Title: SLC Ltd. V v. Bradford Group West, Inc. (In re SLC Ltd. V), 152 B.R. 755 (Bankr.D.Utah) | Date: Mar-18-1993 | Status: PUBLISHED (Judge Boulden) | Case(s): 92PB-2195

The court held that a secured lender's interest in an assignment of rents and proceeds was an interest in real property under applicable state law. Accordingly, the secured lender's interest had been perfected prepetition, upon its proper recording with the county recorder, and constituted a perfected interest in postpetition cash collateral under 11 U.S.C. §363(a) and 552(b). Further, lender's action to enforce its interest in the collateral rents, by obtaining appointment of a receiver in state court within 90 days prior to the petition date, was not a voidable preference under 11 U.S.C. § 547(b). Settlement funds derived from an action by the debtor to recover prepetition and postpetition unpaid rents from a tenant in breach of its lease agreement were also subject to the lender's perfected security interest in rents. Debtor's unilateral action to recover the rents through judicial action did not change the nature of the funds from rents to general intangibles, which would not have been subject to the lender's recorded security interest. Finally, lender did not violate the Utah one-action rule by pursuing an action against the individual guarantors of the debt before exhausting its remedies against the property securing the debt, as a guaranty agreement is a separate, unsecured debt, and the one-action rule does not prevent a creditor on a debt secured solely by real property from pursuing an action against guarantors without first foreclosing the security.

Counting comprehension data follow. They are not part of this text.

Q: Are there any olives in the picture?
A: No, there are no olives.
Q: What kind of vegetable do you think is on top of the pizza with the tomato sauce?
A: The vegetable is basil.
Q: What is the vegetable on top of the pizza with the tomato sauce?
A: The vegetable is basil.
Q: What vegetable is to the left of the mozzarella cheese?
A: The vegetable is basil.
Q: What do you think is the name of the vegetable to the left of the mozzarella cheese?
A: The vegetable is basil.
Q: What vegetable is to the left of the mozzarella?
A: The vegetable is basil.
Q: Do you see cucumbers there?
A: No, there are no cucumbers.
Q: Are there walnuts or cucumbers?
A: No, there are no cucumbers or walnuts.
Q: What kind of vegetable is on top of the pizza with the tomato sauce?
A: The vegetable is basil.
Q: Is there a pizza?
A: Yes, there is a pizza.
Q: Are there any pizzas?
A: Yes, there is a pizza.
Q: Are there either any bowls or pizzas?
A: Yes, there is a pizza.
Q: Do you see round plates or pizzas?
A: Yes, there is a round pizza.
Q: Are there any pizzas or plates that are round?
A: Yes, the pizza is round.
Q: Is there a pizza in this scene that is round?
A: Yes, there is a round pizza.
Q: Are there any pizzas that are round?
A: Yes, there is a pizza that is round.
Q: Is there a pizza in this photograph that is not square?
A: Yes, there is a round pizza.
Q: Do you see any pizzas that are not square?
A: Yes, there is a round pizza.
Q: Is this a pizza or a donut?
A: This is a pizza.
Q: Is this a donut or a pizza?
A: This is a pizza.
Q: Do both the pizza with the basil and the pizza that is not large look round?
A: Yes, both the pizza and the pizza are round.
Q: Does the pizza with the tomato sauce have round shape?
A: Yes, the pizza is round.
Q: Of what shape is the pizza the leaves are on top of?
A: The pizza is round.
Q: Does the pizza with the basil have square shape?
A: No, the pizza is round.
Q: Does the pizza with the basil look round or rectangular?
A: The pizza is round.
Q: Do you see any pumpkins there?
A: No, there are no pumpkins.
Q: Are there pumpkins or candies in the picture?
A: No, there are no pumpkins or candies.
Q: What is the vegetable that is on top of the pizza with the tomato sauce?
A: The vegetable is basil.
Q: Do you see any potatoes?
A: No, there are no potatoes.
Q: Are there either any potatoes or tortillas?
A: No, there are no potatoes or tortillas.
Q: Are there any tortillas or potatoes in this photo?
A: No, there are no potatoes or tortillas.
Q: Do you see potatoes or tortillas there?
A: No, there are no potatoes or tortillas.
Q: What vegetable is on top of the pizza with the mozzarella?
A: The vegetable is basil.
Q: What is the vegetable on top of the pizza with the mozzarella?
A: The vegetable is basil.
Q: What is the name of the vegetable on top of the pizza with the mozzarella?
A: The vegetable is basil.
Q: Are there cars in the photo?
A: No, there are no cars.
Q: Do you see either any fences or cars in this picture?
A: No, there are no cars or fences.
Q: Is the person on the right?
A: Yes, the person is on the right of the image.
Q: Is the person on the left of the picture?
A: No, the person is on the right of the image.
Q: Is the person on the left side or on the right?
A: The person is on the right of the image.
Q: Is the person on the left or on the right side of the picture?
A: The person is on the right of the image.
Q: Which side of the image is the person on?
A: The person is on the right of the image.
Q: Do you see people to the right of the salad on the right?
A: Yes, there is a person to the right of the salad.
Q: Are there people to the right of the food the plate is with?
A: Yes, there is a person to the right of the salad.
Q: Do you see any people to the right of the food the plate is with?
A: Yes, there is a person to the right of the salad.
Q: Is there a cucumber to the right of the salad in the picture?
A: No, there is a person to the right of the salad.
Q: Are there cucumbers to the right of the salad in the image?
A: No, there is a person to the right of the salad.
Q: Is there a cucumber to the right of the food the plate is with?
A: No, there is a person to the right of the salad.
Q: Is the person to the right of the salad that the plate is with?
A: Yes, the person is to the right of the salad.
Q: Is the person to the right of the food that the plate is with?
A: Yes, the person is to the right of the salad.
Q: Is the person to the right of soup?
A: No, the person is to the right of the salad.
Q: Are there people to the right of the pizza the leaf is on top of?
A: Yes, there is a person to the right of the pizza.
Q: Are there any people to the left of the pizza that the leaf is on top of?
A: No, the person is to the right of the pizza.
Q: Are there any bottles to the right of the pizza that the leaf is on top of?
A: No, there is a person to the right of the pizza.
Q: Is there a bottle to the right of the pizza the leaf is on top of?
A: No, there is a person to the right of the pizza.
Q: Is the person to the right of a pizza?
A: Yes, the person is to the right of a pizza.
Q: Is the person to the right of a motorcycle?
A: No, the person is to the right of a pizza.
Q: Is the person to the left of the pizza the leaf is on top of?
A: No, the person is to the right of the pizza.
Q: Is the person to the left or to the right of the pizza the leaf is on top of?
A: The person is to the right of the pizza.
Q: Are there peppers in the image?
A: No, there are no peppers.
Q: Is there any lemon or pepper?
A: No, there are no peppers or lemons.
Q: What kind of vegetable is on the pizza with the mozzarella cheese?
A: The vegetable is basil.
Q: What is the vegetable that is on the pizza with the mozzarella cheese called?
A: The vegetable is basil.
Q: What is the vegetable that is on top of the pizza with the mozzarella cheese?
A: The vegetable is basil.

Title: Matravers v. United States (In re Matravers), 149 B.R. 204 (Bankr.D.Utah) | Date: Jan-15-1993 | Status: PUBLISHED (Judge Allen) | Case(s): 88PA-0967

Chapter 13 debtors commenced adversary proceeding against IRS, requesting declaratory judgment that tax liabilities were discharged and seeking return of sums paid to the IRS postpetition, plus attorney's fees and costs. Debtors moved for summary judgment. The court held that: (1) taxes become payable when tax return is due, not when income on which tax was applied was earned; (2) requirements for waiver of sovereign immunity were met; and (3) debtors were entitled to recover property seized postpetition, as well as attorney's fees and costs incurred in pursuing the proceeding.